Supplied entries:
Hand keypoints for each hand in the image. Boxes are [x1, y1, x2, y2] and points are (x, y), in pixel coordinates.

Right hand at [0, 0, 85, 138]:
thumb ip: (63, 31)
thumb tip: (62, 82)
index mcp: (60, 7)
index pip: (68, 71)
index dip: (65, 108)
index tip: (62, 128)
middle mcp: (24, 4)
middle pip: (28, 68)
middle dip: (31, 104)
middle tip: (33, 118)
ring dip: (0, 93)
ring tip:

---

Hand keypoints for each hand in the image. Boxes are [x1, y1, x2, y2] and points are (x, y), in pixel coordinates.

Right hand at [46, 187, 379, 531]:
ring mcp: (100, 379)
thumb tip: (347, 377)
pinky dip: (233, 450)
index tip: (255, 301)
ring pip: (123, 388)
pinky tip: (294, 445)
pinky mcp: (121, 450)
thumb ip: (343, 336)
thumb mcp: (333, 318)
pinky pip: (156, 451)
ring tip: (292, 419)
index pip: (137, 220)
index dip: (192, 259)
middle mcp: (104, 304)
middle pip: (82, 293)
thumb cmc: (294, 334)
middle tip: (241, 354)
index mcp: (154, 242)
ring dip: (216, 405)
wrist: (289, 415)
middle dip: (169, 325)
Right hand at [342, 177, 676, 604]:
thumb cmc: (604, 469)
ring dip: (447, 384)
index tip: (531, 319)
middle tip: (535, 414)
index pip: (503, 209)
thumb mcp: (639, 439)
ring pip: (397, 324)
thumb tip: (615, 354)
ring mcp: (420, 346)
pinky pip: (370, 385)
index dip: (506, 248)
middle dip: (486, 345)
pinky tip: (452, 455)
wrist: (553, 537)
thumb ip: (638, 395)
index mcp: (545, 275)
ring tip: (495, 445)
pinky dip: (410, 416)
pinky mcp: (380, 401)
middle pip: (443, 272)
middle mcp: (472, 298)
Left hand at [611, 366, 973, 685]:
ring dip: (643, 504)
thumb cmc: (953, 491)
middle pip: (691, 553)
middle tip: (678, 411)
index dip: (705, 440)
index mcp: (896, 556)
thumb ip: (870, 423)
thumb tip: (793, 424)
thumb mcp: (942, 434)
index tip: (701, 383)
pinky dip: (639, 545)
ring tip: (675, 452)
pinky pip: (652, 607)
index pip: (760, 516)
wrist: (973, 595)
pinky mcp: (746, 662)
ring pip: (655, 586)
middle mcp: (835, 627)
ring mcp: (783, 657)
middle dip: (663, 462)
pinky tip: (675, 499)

Task description: All that should be written out is the stretch of lines above between the one holding "wrist: (973, 595)" and the one holding "pinky tip: (675, 499)", inclusive, exactly as given.

Written solution:
wrist: (973, 595)
pinky mcp: (746, 662)
ring pip: (655, 586)
middle mcp: (835, 627)
ring mcp: (783, 657)
middle dip: (663, 462)
pinky tip: (675, 499)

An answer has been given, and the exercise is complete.